**Texto para leitura:**
Guardas atiram em pai e filha com bala de borracha, e jovem corre risco de ficar cega

Atualizado em 3 de maio de 2021 às 21:15

Publicado originalmente na Ponte Jornalismo

Por Jeniffer Mendonça

Geovanna Teixeira, 21, e o pai Joab Teixeira, 42, estão no Hospital das Clínicas aguardando cirurgia | Fotos: Arquivo pessoal

“Foi uma noite de terror”, lamenta a dona de casa Nycole Dafne Carvalho Teixera, de 23 anos, ao relembrar sobre ação da Romu (Ronda Operacional Municipal), tropa da Guarda Civil Metropolitana de Osasco (Grande SP), durante a madrugada de sábado para domingo (3/5). O gari Joab Santos Teixeira, 42, pai de Nycole, e a irmã a servidora pública Geovanna Tawanne Carvalho Teixeira, 21, estão hospitalizados no Hospital das Clínicas, na capital paulista, aguardando cirurgia depois de terem sido atingidos por balas de borracha.

Nycole conta que Geovanna foi atingida no olho, no portão do edifício onde moram, e o pai baleado na cabeça e no abdômen e no braço, sendo que um dos estilhaços atingiu seu olho durante a ação dos guardas. “Ela já tinha um problema no olho direito porque ela só enxergava só de perto. Agora que ela foi atingida no esquerdo, ela pode ficar sem a visão”, afirma. A Romu é uma espécie de “tropa de elite” da GCM de Osasco que recebeu treinamento da Rota, a tropa mais letal da PM de São Paulo.

Registros tirados de um conjunto de dados
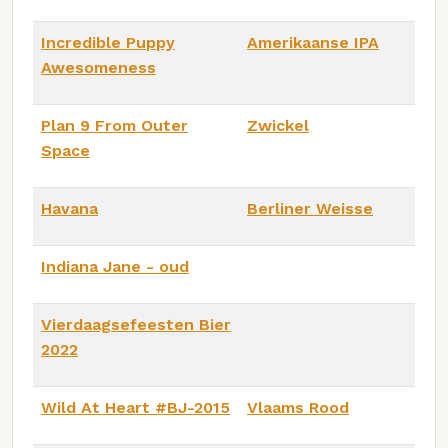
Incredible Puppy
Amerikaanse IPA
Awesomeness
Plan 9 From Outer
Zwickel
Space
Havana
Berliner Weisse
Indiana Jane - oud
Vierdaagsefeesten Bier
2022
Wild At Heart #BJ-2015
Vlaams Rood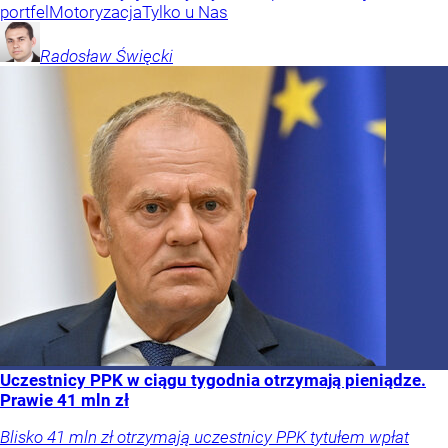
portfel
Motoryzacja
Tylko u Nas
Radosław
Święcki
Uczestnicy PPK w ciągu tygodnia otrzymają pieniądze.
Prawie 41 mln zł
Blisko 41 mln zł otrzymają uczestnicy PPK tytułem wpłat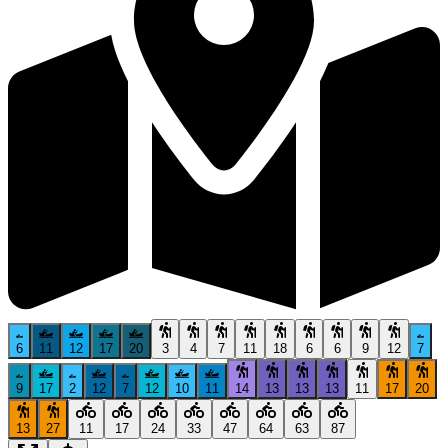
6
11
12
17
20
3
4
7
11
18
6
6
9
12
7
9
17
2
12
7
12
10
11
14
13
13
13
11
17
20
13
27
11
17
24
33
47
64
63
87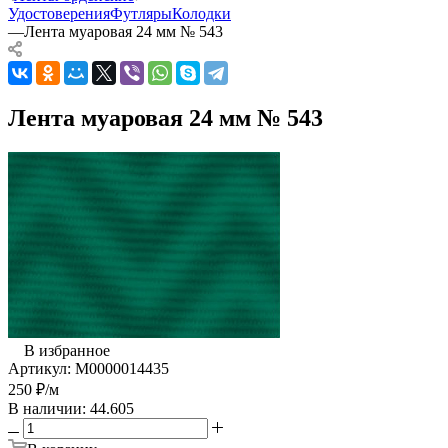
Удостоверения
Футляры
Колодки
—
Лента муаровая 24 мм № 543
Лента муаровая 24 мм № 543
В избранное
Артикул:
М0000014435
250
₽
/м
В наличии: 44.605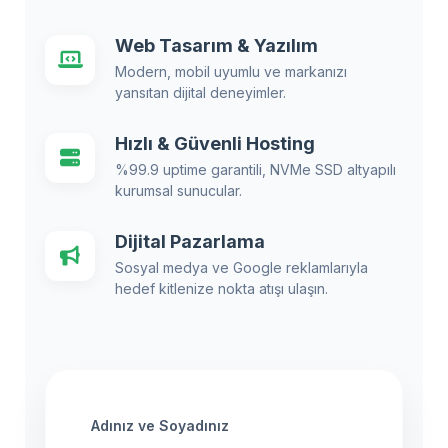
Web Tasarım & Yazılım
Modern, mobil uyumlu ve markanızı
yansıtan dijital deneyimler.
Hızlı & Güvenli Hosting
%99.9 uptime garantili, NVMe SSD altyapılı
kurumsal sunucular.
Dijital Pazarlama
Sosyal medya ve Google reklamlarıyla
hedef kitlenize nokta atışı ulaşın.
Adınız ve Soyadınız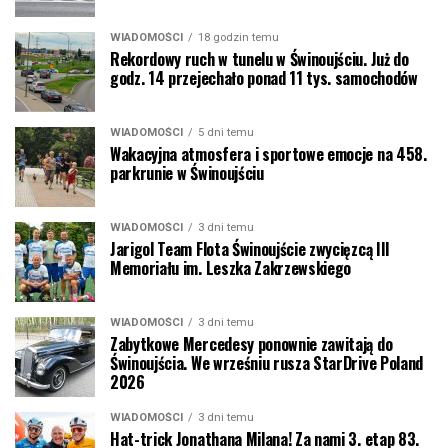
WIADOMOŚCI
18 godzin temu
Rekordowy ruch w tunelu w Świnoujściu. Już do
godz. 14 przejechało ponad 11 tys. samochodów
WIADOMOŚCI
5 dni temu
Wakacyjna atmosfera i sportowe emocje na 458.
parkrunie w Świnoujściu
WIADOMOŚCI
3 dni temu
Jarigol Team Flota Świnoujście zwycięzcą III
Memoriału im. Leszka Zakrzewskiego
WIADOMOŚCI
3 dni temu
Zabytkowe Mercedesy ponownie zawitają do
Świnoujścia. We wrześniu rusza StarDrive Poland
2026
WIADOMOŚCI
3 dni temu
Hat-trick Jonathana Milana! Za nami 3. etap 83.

**O que fazer:** Reescreva em forma de lista o parágrafo da reportagem que começa com “Foi uma noite de terror”, mantendo os fatos principais. Os registros não têm nenhum papel aqui.

**Resposta:**
- A dona de casa Nycole Dafne Carvalho Teixera, de 23 anos, chama de "uma noite de terror" a ação da Romu (Ronda Operacional Municipal), tropa da Guarda Civil Metropolitana de Osasco (Grande SP).
- A ação aconteceu na madrugada de sábado para domingo (3/5).
- O pai de Nycole, o gari Joab Santos Teixeira, de 42 anos, foi atingido por balas de borracha.
- A irmã dela, a servidora pública Geovanna Tawanne Carvalho Teixeira, de 21 anos, também foi atingida.
- Os dois estão internados no Hospital das Clínicas, na capital paulista, à espera de cirurgia.